The situations in “Melania” may be as contrived as anything you’d see on “Vanderpump Rules,” but without any sense of drama. There is a great and gripping story here to be told, but Ratner makes some truly bizarre choices in terms of what to highlight.

Meetings with Queen Rania of Jordan and Brigitte Macron come across as self-congratulatory, yielding little in terms of news you can use and the inauguration scenes, which eat up the film’s final half hour, don’t offer any insight, just platitudes about “a new era for America.”

These are linked together by long sequences of motorcades and Mrs. Trump walking. And walking.
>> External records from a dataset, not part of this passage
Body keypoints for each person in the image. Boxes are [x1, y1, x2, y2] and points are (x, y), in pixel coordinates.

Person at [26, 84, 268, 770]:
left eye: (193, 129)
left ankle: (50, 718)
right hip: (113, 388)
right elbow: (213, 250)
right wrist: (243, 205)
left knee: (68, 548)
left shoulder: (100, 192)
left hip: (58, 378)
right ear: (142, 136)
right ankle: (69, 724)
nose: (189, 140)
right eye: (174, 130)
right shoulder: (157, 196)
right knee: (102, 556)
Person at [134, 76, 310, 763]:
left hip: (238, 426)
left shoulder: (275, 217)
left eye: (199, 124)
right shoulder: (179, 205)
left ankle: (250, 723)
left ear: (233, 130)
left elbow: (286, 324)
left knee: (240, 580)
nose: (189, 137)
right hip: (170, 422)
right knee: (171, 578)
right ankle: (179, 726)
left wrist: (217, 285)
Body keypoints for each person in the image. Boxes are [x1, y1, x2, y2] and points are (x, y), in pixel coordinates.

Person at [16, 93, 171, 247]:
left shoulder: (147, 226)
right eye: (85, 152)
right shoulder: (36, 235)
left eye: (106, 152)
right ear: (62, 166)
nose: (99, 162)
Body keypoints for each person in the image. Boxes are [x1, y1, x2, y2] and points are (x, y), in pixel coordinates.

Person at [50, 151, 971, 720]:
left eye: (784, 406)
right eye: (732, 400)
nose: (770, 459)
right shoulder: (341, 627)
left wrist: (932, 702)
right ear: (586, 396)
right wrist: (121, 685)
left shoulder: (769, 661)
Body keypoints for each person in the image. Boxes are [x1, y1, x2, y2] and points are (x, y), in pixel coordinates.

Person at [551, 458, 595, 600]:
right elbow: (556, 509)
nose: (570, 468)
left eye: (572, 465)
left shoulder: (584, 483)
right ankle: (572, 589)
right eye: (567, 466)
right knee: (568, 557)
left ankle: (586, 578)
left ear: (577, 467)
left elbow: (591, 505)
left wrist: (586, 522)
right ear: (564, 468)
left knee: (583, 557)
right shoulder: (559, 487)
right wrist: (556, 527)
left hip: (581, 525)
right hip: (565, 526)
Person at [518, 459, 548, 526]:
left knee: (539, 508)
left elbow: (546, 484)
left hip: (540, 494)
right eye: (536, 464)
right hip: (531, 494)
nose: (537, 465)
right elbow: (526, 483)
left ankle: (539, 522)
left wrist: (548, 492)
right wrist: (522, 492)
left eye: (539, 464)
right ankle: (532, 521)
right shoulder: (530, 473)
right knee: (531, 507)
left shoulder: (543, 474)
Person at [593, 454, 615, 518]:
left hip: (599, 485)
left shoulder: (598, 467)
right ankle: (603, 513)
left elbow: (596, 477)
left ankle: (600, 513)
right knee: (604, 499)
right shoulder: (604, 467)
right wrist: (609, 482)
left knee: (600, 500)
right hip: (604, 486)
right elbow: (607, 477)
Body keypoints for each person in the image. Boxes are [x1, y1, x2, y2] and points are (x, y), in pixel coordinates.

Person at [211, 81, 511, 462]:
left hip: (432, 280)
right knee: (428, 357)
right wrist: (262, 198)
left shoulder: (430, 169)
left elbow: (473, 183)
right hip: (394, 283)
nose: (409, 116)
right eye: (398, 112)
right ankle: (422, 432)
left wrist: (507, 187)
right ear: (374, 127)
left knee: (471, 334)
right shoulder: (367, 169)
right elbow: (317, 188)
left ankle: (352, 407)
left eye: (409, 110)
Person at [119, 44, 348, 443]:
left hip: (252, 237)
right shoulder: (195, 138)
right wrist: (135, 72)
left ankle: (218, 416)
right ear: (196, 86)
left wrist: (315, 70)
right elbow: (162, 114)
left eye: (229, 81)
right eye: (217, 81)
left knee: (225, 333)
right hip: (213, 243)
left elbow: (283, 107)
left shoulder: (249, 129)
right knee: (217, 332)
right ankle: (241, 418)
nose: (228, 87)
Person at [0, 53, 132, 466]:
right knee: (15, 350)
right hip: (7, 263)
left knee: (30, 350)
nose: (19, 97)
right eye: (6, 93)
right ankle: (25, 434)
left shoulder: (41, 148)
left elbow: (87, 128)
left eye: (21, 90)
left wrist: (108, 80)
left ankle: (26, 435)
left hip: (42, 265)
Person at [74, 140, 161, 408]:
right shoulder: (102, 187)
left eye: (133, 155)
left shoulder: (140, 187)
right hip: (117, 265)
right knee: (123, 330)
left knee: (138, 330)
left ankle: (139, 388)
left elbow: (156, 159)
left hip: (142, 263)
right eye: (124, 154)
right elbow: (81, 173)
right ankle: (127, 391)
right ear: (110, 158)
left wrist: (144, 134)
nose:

She strides through St. Patrick’s Cathedral, through her gilded Trump Tower apartment, traipses through Mar-a-Lago, across airport runways to private planes and at the side of her husband as the camera dutifully follows along.

So many walking scenes, and yet, the doc never goes anywhere.

Authorized documentaries, or those made with the subject’s approval, are a tricky beast. The line between curiosity and marketing is stretched thin, and maybe never as thin as Ratner and Company pull it in this infomercial/vanity project.

“Melania’s” look at its subject’s life feels more like an exercise in get-to-know-me promotion, or a set-up for a lifestyle show on Amazon Prime, than a film with any real interest in the first lady or her life.